Exercise aim:
Pull out every one of the lines below word for word, omitting the pictures.

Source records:

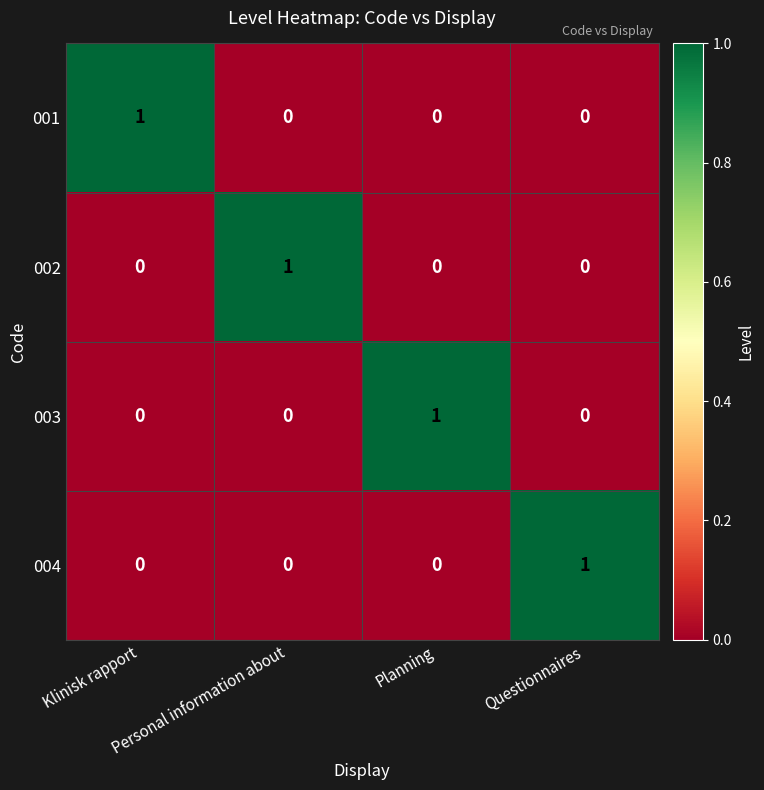

At how many categories does at least one series exceed 0?

4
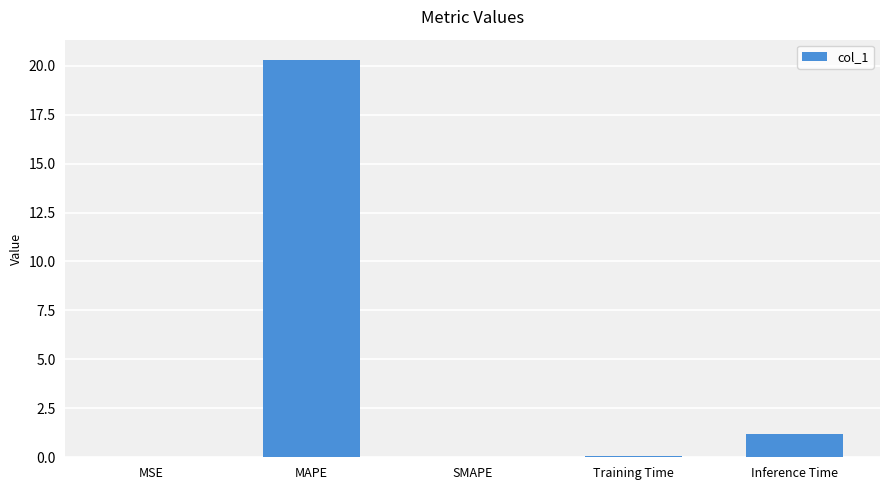

What is the difference between the values at Training Time and SMAPE?

0.1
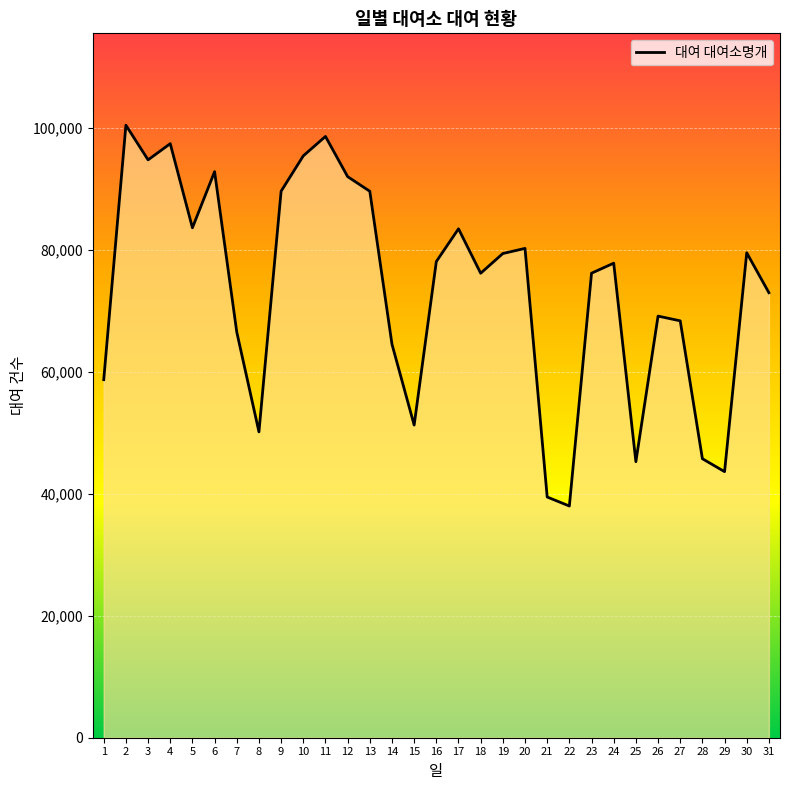

True or false: the data has more than 2 interior local peaks.

True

Written response:
At how many categories does at least one series exceed 0?

4

What is the difference between the values at Training Time and SMAPE?

0.1

True or false: the data has more than 2 interior local peaks.

True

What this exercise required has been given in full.